Exercise requirements: Pictures do not belong in the copy; quote every entry below exactly.
*** Supplied records Section Begins ***
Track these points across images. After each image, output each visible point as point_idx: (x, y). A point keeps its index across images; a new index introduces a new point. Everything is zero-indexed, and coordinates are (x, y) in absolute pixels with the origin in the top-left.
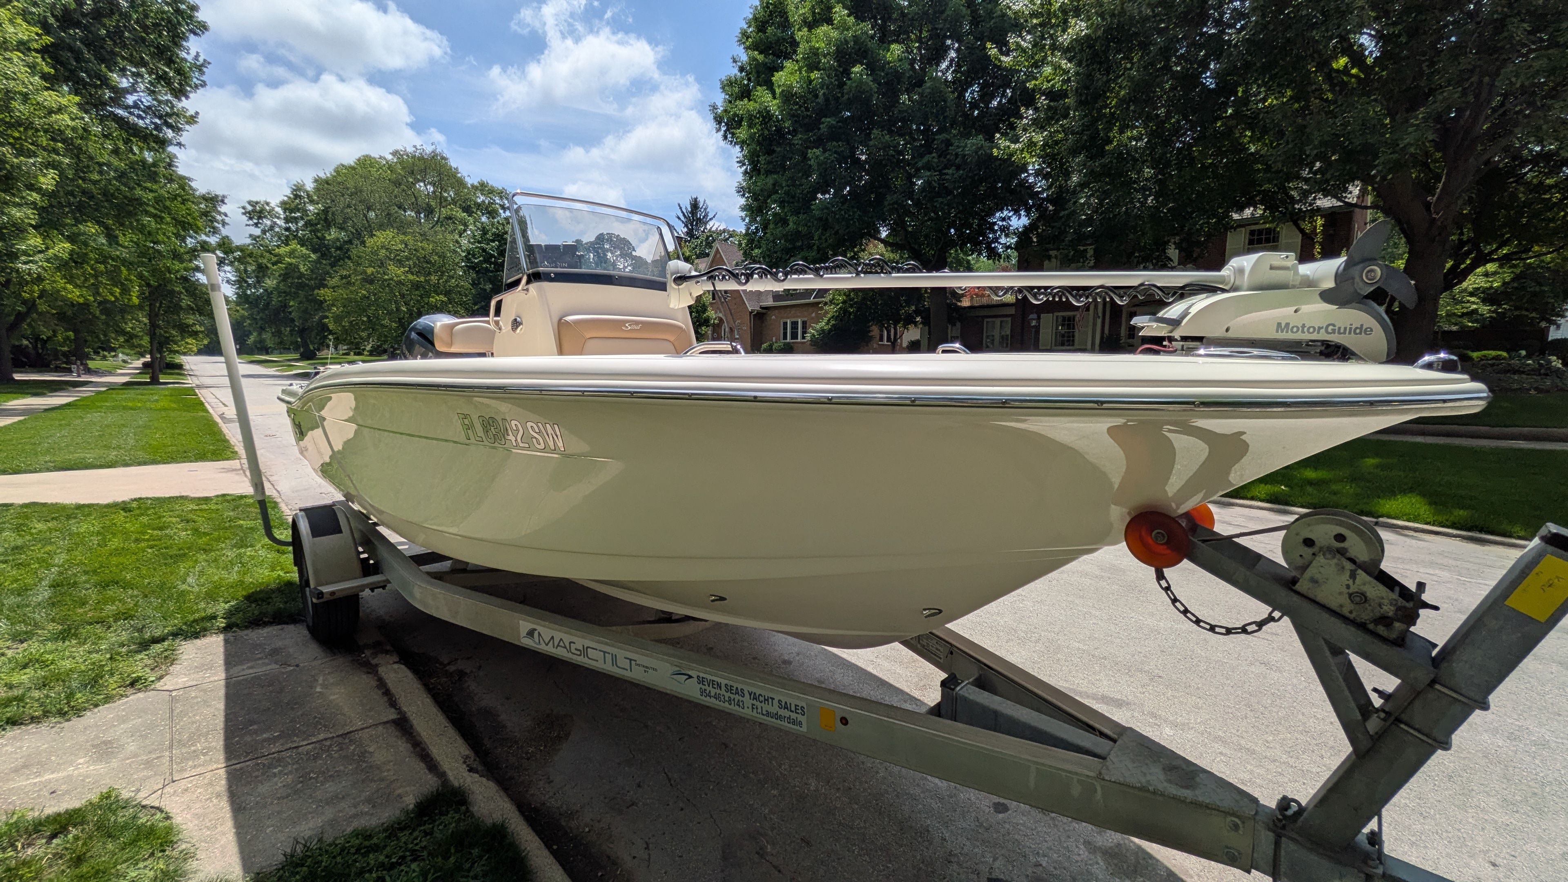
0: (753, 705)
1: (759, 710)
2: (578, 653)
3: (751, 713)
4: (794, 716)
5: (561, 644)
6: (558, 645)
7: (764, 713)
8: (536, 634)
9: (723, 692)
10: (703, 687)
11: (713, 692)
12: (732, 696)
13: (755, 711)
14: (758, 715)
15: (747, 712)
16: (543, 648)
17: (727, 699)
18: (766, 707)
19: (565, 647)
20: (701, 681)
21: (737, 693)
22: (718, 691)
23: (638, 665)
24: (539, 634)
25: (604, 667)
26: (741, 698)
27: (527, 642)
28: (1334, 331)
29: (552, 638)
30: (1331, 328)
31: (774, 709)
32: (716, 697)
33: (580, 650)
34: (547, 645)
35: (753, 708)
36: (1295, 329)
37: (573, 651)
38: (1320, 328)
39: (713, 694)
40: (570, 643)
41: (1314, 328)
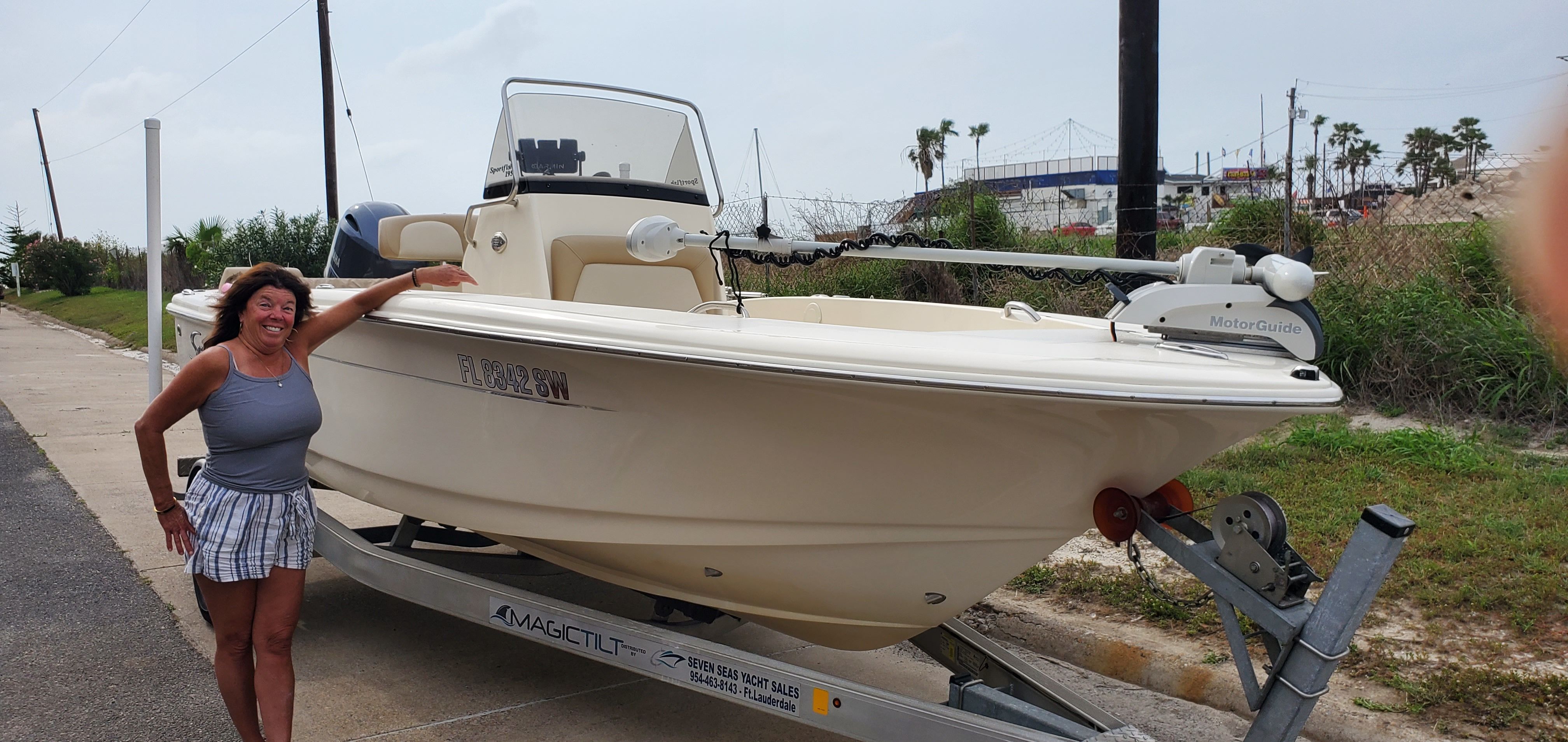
0: (746, 688)
1: (752, 695)
2: (558, 634)
3: (744, 698)
4: (787, 699)
5: (538, 624)
6: (534, 626)
7: (757, 697)
8: (508, 613)
9: (715, 675)
10: (695, 670)
11: (705, 675)
12: (725, 679)
13: (747, 695)
14: (751, 700)
15: (739, 698)
16: (515, 630)
17: (719, 683)
18: (760, 691)
19: (542, 628)
20: (693, 662)
21: (730, 676)
22: (710, 674)
23: (625, 647)
24: (512, 610)
25: (586, 650)
26: (734, 682)
27: (497, 624)
28: (1265, 327)
29: (528, 617)
30: (1262, 324)
31: (768, 692)
32: (708, 681)
33: (560, 632)
34: (520, 625)
35: (746, 692)
36: (1228, 324)
37: (551, 632)
38: (1251, 324)
39: (704, 678)
40: (549, 622)
41: (1246, 324)
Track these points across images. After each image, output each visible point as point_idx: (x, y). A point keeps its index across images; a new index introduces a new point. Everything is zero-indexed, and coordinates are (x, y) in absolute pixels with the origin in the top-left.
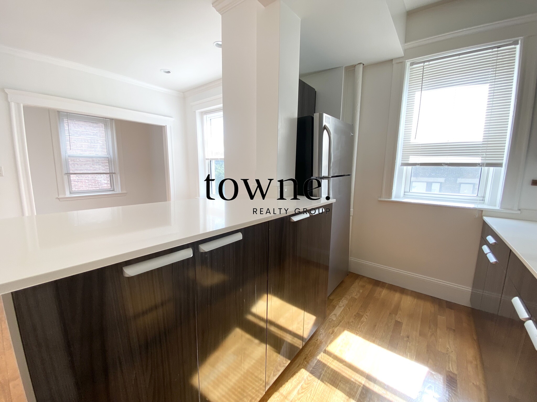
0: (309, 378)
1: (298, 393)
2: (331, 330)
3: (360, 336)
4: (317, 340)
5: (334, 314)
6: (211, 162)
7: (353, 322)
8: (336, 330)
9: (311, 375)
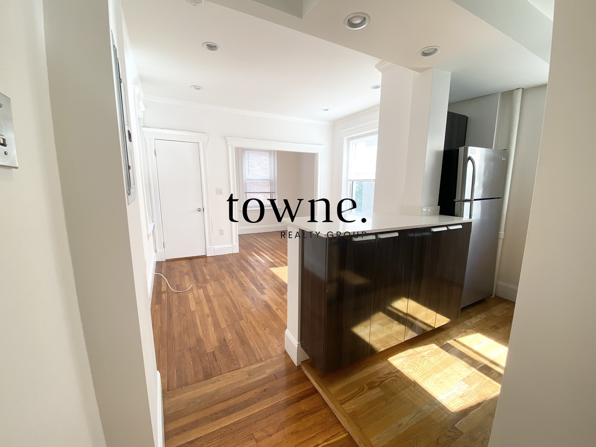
0: (438, 350)
1: (428, 354)
2: (463, 330)
3: (492, 339)
4: (449, 333)
5: (470, 322)
6: (353, 183)
7: (488, 330)
8: (468, 331)
9: (440, 348)
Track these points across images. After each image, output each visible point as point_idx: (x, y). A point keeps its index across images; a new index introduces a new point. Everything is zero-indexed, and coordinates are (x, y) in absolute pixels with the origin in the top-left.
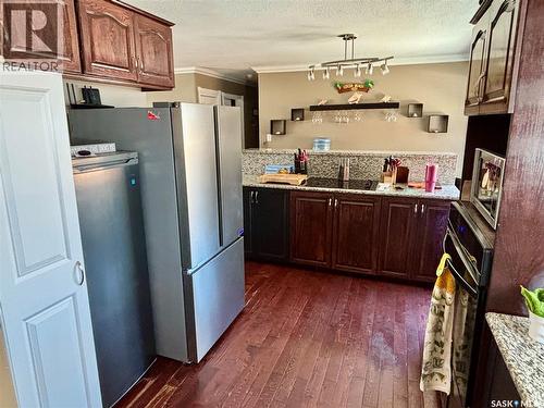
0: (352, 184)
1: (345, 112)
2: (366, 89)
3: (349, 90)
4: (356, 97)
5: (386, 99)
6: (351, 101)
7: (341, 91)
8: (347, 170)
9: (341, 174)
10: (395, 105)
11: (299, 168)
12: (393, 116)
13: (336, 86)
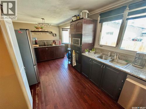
0: (47, 45)
1: (39, 33)
2: (42, 28)
3: (38, 28)
4: (40, 30)
5: (46, 31)
6: (39, 30)
7: (37, 28)
8: (46, 43)
9: (45, 44)
10: (48, 32)
11: (36, 43)
12: (48, 34)
13: (35, 27)
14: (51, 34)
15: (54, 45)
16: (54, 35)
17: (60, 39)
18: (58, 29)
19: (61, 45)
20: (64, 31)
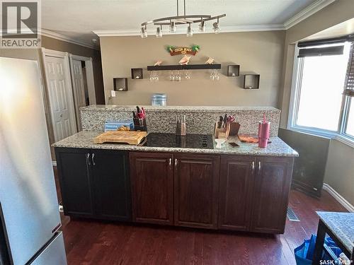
*** Supplied records Section Ends ***
Exercise response:
Track these points across images. After each image, output each visible point as point_idx: (x, y). A point keeps its index across images; a new index introduces a new point. Everything is zero-indexed, and coordinates are (x, y) in absolute pixels with the origin in the top-left.
0: (753, 705)
1: (759, 710)
2: (578, 653)
3: (751, 713)
4: (794, 716)
5: (561, 644)
6: (558, 645)
7: (764, 713)
8: (536, 634)
9: (723, 692)
10: (703, 687)
11: (713, 692)
12: (732, 696)
13: (755, 711)
14: (758, 715)
15: (747, 712)
16: (543, 648)
17: (727, 699)
18: (766, 707)
19: (565, 647)
20: (701, 681)
21: (737, 693)
22: (718, 691)
23: (638, 665)
24: (539, 634)
25: (604, 667)
26: (741, 698)
27: (527, 642)
28: (1334, 331)
29: (552, 638)
30: (1331, 328)
31: (774, 709)
32: (716, 697)
33: (580, 650)
34: (547, 645)
35: (753, 708)
36: (1295, 329)
37: (573, 651)
38: (1320, 328)
39: (713, 694)
40: (570, 643)
41: (1314, 328)
0: (746, 688)
1: (752, 695)
2: (558, 634)
3: (744, 698)
4: (787, 699)
5: (538, 624)
6: (534, 626)
7: (757, 697)
8: (508, 613)
9: (715, 675)
10: (695, 670)
11: (705, 675)
12: (725, 679)
13: (747, 695)
14: (751, 700)
15: (739, 698)
16: (515, 630)
17: (719, 683)
18: (760, 691)
19: (542, 628)
20: (693, 662)
21: (730, 676)
22: (710, 674)
23: (625, 647)
24: (512, 610)
25: (586, 650)
26: (734, 682)
27: (497, 624)
28: (1265, 327)
29: (528, 617)
30: (1262, 324)
31: (768, 692)
32: (708, 681)
33: (560, 632)
34: (520, 625)
35: (746, 692)
36: (1228, 324)
37: (551, 632)
38: (1251, 324)
39: (704, 678)
40: (549, 622)
41: (1246, 324)
Track these points across images. After each image, output each visible point as point_idx: (x, y). A point keeps its index across images; a new index introduces a new point. Everything is zero-indexed, and coordinates are (x, y) in absolute pixels with the origin in the top-left.
0: (309, 378)
1: (298, 393)
2: (331, 330)
3: (360, 336)
4: (317, 340)
5: (334, 314)
6: (211, 162)
7: (353, 322)
8: (336, 330)
9: (311, 375)
0: (438, 350)
1: (428, 354)
2: (463, 330)
3: (492, 339)
4: (449, 333)
5: (470, 322)
6: (353, 183)
7: (488, 330)
8: (468, 331)
9: (440, 348)
Track these points across images. After each image, output each visible point as point_idx: (x, y). A point keeps its index across images; a new index introduces a new point. Everything is zero-indexed, and coordinates are (x, y) in absolute pixels with the origin in the top-left.
0: (352, 184)
1: (345, 112)
2: (366, 89)
3: (349, 90)
4: (356, 97)
5: (386, 99)
6: (351, 101)
7: (341, 91)
8: (347, 170)
9: (341, 174)
10: (395, 105)
11: (299, 168)
12: (393, 116)
13: (336, 86)
0: (47, 45)
1: (39, 33)
2: (42, 28)
3: (38, 28)
4: (40, 30)
5: (46, 31)
6: (39, 30)
7: (37, 28)
8: (46, 43)
9: (45, 44)
10: (48, 32)
11: (36, 43)
12: (48, 34)
13: (35, 27)
14: (51, 34)
15: (54, 45)
16: (54, 35)
17: (60, 39)
18: (58, 29)
19: (61, 45)
20: (64, 31)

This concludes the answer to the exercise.